### WHAT THIS TASK INVOLVES
Please retype every record below exactly, leaving the pictures out.

### RECORDS PROVIDED
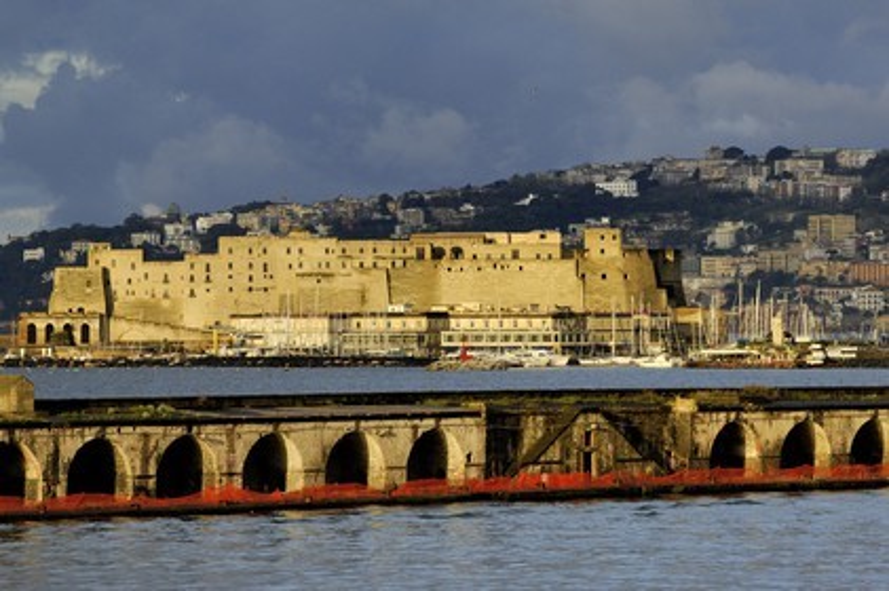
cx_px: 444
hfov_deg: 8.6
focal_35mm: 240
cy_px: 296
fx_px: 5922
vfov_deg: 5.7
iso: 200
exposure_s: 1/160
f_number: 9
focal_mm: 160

### ANSWER BELOW
cx_px: 444
hfov_deg: 8.6
focal_35mm: 240
cy_px: 296
fx_px: 5922
vfov_deg: 5.7
iso: 200
exposure_s: 1/160
f_number: 9
focal_mm: 160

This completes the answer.